Work order
Give the number of lines in these entries that contain the string "crochet", with no further comment.

Provided records
++++

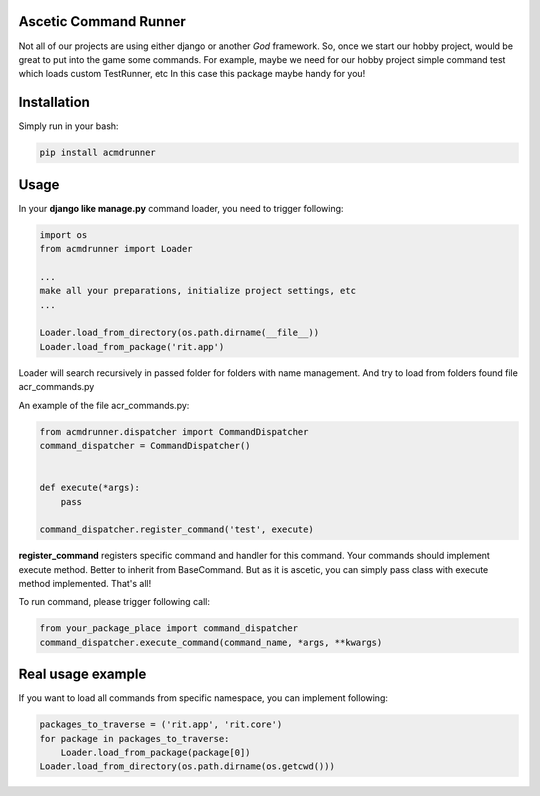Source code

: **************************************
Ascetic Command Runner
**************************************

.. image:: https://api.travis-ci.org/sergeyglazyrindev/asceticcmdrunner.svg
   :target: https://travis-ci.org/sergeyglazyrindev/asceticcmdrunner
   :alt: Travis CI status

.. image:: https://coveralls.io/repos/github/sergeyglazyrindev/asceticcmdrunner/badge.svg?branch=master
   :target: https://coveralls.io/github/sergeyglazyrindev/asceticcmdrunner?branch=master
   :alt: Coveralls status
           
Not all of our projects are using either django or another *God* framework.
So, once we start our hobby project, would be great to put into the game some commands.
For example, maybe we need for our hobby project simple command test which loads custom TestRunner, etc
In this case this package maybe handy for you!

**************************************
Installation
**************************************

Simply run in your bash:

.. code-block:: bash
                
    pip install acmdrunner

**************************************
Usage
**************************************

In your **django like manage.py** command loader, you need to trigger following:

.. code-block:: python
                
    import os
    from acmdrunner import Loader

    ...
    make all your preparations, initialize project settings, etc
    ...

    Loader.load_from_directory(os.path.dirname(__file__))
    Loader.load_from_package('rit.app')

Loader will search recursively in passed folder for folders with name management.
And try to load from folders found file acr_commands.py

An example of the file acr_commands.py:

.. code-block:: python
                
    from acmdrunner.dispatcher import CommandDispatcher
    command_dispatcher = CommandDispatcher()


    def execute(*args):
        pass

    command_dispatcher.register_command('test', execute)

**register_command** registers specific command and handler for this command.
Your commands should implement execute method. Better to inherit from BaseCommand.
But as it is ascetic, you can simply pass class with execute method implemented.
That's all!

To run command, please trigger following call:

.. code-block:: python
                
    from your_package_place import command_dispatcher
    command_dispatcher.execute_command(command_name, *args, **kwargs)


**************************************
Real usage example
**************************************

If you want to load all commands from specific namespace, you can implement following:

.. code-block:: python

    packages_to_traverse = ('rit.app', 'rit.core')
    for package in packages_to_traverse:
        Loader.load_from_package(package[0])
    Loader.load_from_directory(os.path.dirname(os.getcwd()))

++++

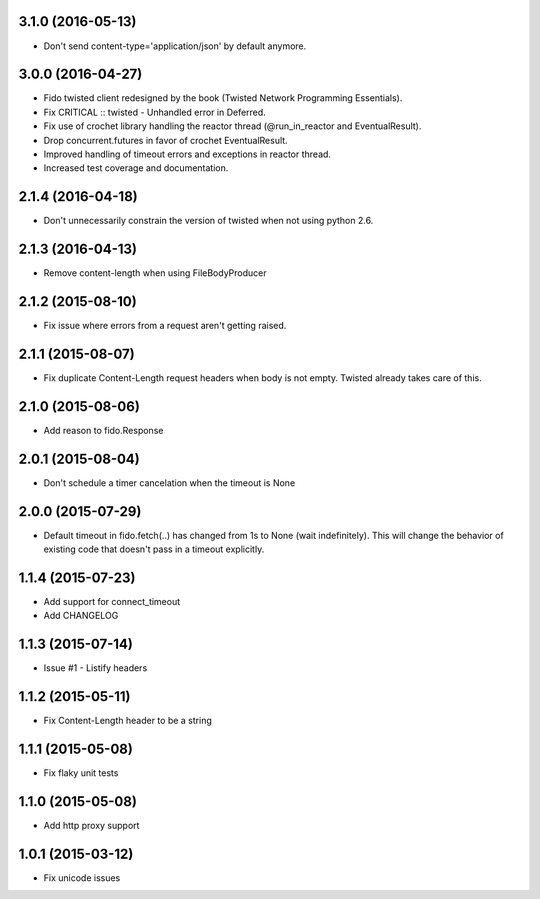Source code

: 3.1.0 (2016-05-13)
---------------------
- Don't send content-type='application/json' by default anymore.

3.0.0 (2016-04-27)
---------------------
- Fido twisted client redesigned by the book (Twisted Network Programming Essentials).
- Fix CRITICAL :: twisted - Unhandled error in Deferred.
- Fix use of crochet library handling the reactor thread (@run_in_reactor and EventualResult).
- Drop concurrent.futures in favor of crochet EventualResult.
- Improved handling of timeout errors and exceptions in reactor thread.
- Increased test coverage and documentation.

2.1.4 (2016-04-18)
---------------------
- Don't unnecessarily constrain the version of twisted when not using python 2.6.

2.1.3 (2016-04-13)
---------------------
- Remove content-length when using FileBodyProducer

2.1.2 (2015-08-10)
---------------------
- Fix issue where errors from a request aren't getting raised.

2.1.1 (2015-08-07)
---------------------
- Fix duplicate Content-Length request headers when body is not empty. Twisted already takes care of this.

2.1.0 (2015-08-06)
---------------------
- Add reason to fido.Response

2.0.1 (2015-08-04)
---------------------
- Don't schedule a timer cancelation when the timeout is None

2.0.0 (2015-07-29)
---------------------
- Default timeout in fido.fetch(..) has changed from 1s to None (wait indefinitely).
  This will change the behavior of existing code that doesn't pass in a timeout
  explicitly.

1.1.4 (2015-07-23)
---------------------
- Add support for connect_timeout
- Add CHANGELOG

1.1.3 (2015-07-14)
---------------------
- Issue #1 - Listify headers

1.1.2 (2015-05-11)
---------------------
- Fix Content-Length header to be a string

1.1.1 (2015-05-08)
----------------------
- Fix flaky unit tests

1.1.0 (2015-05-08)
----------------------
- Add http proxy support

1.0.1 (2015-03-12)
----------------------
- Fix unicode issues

++++

Answer for this exercise
2